#### Reading text

That’s DX11 testing while DX12 and Vulkan are replacing DX 11, and the benchmarks will be different. AMD’s GPU SKUs Have more compute, but that does not mean that “something unexpected was bottlenecking Fury X”, maybe current DX11 games are not using as much compute, DX12/Vulkan as well as VR games will make use of that compute in AMD’s Fury/Fury X SKUs.
AMD’s GCN GPUs will all need to be retested on DX12/Vulkan based games, to see the results of that extra compute for gaming. AMD has redisigned for Polaris so still until the gaming software stack begins using the newest Graphics APIs benchmarking on older graphics APIs may not show as much improvment.
“upcoming benchmarks will be interesting.” not as interesting on the older Graphics APIs they will need to be done on the newer APIs.
Spraking of Benchmarks!
“AMD accuses Intel of VW-like results fudging”
“Revives ancient SYSmark dispute”

########
#### Exercise data

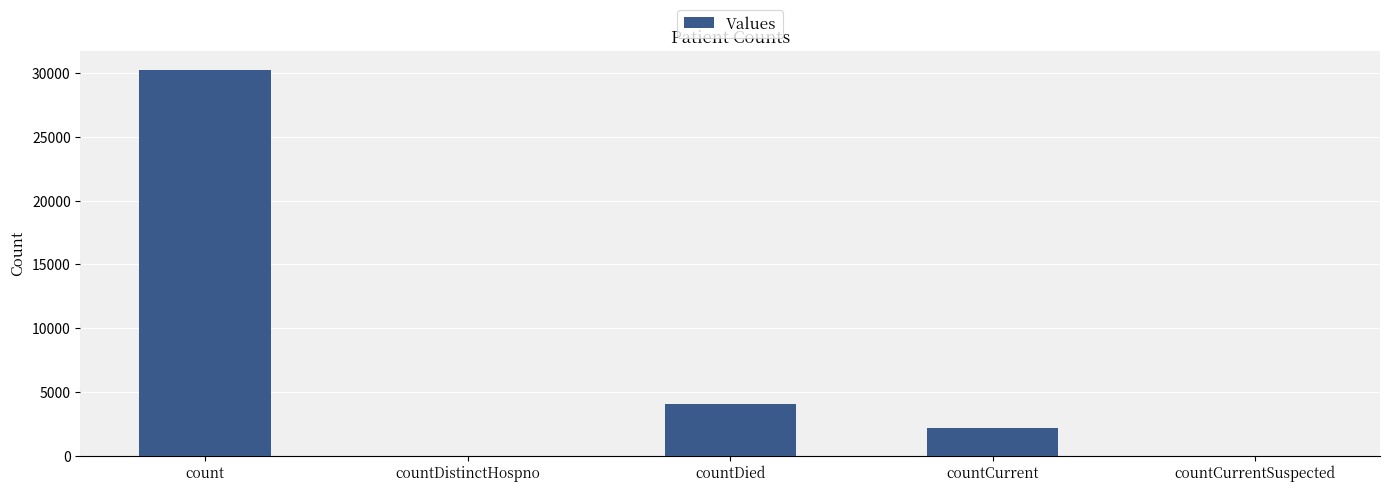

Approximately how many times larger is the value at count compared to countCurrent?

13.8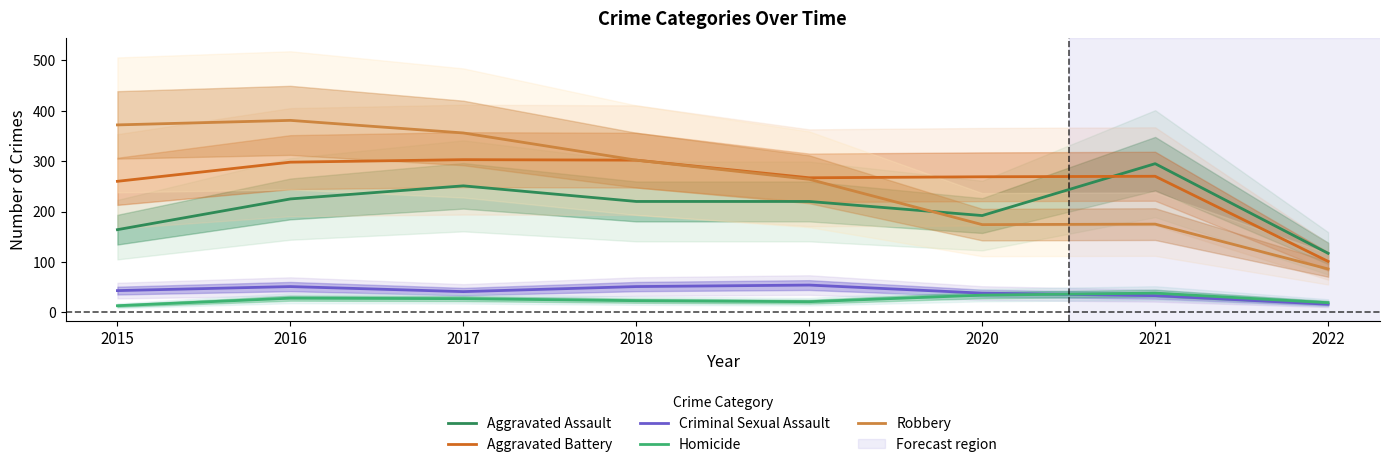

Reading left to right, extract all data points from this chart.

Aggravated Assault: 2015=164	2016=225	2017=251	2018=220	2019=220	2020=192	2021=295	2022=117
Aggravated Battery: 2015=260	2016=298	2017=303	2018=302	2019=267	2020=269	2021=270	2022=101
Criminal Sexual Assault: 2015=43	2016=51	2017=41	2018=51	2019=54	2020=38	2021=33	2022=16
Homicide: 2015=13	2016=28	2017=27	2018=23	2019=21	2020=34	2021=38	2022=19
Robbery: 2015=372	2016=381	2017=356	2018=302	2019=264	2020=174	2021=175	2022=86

########

** Actions to take **
A) In the forum comment on GPU benchmarks, which graphics APIs are said to be replacing DX11?
B) From the forum comment on GPU benchmarks, write out the passage from "AMD’s GCN GPUs" to "Spraking of Benchmarks!".

** Answers by task **
A) DX12 and Vulkan.

B)
AMD’s GCN GPUs will all need to be retested on DX12/Vulkan based games, to see the results of that extra compute for gaming. AMD has redisigned for Polaris so still until the gaming software stack begins using the newest Graphics APIs benchmarking on older graphics APIs may not show as much improvment.
“upcoming benchmarks will be interesting.” not as interesting on the older Graphics APIs they will need to be done on the newer APIs.
Spraking of Benchmarks!